> **PROBLEM STATEMENT**
Find the lines in the records below that contain "will", and report each of them.

> **INPUT FOR THIS TASK**

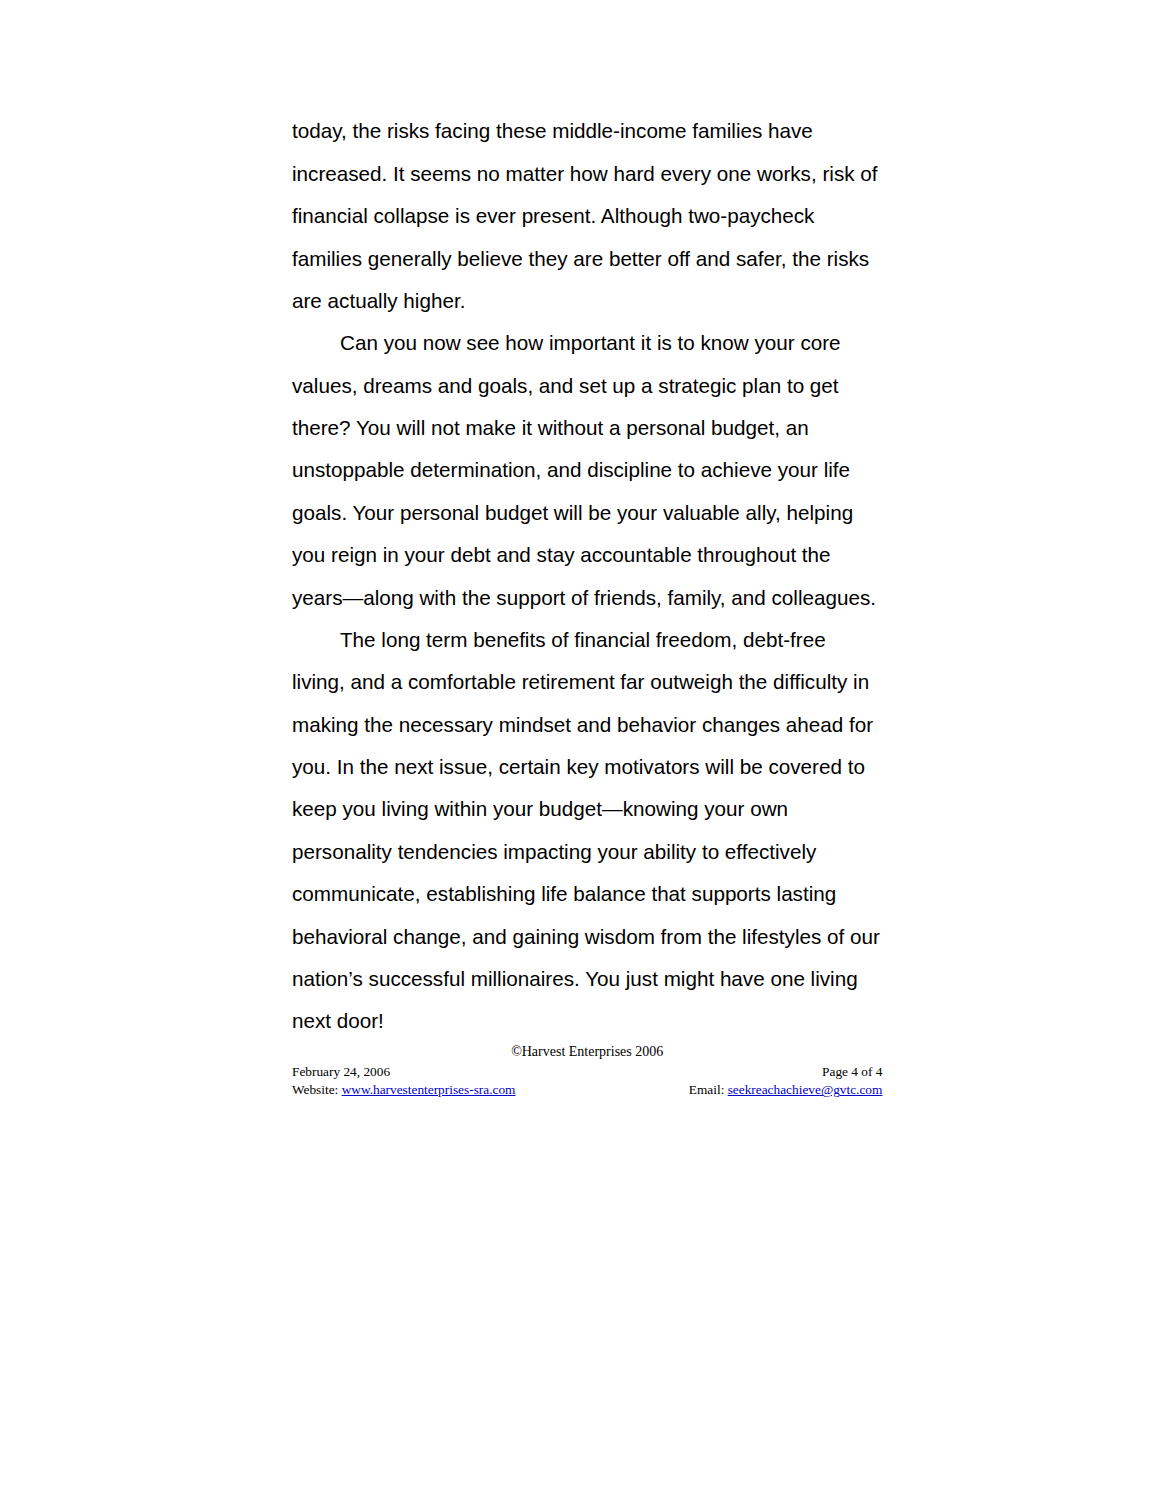today, the risks facing these middle-income families have increased. It seems no matter how hard every one works, risk of financial collapse is ever present. Although two-paycheck families generally believe they are better off and safer, the risks are actually higher.
Can you now see how important it is to know your core values, dreams and goals, and set up a strategic plan to get there? You will not make it without a personal budget, an unstoppable determination, and discipline to achieve your life goals. Your personal budget will be your valuable ally, helping you reign in your debt and stay accountable throughout the years—along with the support of friends, family, and colleagues.
The long term benefits of financial freedom, debt-free living, and a comfortable retirement far outweigh the difficulty in making the necessary mindset and behavior changes ahead for you. In the next issue, certain key motivators will be covered to keep you living within your budget—knowing your own personality tendencies impacting your ability to effectively communicate, establishing life balance that supports lasting behavioral change, and gaining wisdom from the lifestyles of our nation’s successful millionaires. You just might have one living next door!
©Harvest Enterprises 2006
February 24, 2006
Website: www.harvestenterprises-sra.com
Page 4 of 4
Email: seekreachachieve@gvtc.com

> **TASK RESULT**
Can you now see how important it is to know your core values, dreams and goals, and set up a strategic plan to get there? You will not make it without a personal budget, an unstoppable determination, and discipline to achieve your life goals. Your personal budget will be your valuable ally, helping you reign in your debt and stay accountable throughout the years—along with the support of friends, family, and colleagues.
The long term benefits of financial freedom, debt-free living, and a comfortable retirement far outweigh the difficulty in making the necessary mindset and behavior changes ahead for you. In the next issue, certain key motivators will be covered to keep you living within your budget—knowing your own personality tendencies impacting your ability to effectively communicate, establishing life balance that supports lasting behavioral change, and gaining wisdom from the lifestyles of our nation’s successful millionaires. You just might have one living next door!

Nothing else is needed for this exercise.